# FLIPHOST | LA SSD KVM | 2GB RAM $7 | Free Anycast DNS



## Awmusic12635 (Jan 21, 2014)

Fliphost is proud to bring back our old SSD KVM offer!

Fliphost was founded in 2011 to provide hosting at a quality unknown to the budget industry. Today Fliphost has expanded to offer SSD Openvz, SSD KVM, Dedicated servers and Colocation.

*SSD KVM1:*


4 Cores
1GB RAM
7GB SSD RAID 10 Disk
800GB @ 1Gbps
Location: LA
KVM

Price: $4 per month | (prorated)

Order Link

*SSD KVM2:*


4 Cores
2GB RAM
12GB SSD RAID 10 Disk
1000GB Bandwidth @ 1Gbps
Location: LA
KVM

Price: $7 per month | (prorated)

Order Link

Price valid until stock runs out.

You may stack multiple of these plans just open a support ticket.

If you require a custom plan with additional RAM/Disk/IPS or Bandwidth contact [email protected] for a custom quote.

Need a template we don't have or want a custom ISO? Just open a ticket.

*Node specs:*


Dual E5-26XX
128GB RAM
8 x Intel 520 SSD
Hardware Raid 10
LSI MegaRaid 9266/9271 card.

*FEATURES:*

*Free anycast DNS management (Rage4)
*Offloaded SQL (Open a Ticket to Request)

*Important Info:*

*Virtualization:* KVM
*Test IPv4:* 198.46.138.122
*DC:* Quadranet
*Panel:* SolusVM
*Website:* Fliphost.net
*Client Area:* sales.fliphost.net
*Support Email:* [email protected]


----------



## drmike (Jan 21, 2014)

Just to clarify here, this offer is NOT CC and is pure Quadranet as your upstream?


----------



## Awmusic12635 (Jan 21, 2014)

drmike said:


> Just to clarify here, this offer is NOT CC and is pure Quadranet as your upstream?

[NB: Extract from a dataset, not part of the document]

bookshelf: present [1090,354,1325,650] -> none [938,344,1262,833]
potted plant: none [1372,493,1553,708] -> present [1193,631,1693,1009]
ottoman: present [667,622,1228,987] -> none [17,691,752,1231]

It is currently still the same as when we first started offering it. It is CVPS -> CC -> Quadranet.

I listed Quadranet as that is the physical DC. I can submit for an edit of the offer for further clarification if you prefer?

Do note it is only here temp. Once we finish up all our Dallas migrations and upgrades we will turn our eyes to our LA location and bring those to our hardware and network just like we have done in Dallas.

Despite the distaste for CC and CVPS, there is no doubting that these server perform well and we have had no complaints from customers regarding network performance.


----------



## drmike (Jan 21, 2014)

Not a problem good Fliphost sir.  I shake down all the offers when I am first to see them.  CC or not


----------



## Awmusic12635 (Jan 21, 2014)

drmike said:


> Not a problem good Fliphost sir.  I shake down all the offers when I am first to see them.  CC or not


Haha good to hear it.  Will be nice once once everything gets moved over. Best to do one location at a time.


----------



## telephone (Jan 21, 2014)

Fliphost said:


> Do note it is only here temp. Once we finish up all our Dallas migrations and upgrades we will turn our eyes to our LA location and bring those to our hardware and network just like we have done in Dallas.


What are the ETA's for both Dallas and LA?


----------



## Awmusic12635 (Jan 21, 2014)

telephone said:


> What are the ETA's for both Dallas and LA?


Dallas is already partially done, Only migration left is storage servers, just waiting on RAID card delivery. LA will be sometime after that, no concrete date on LA set yet.


----------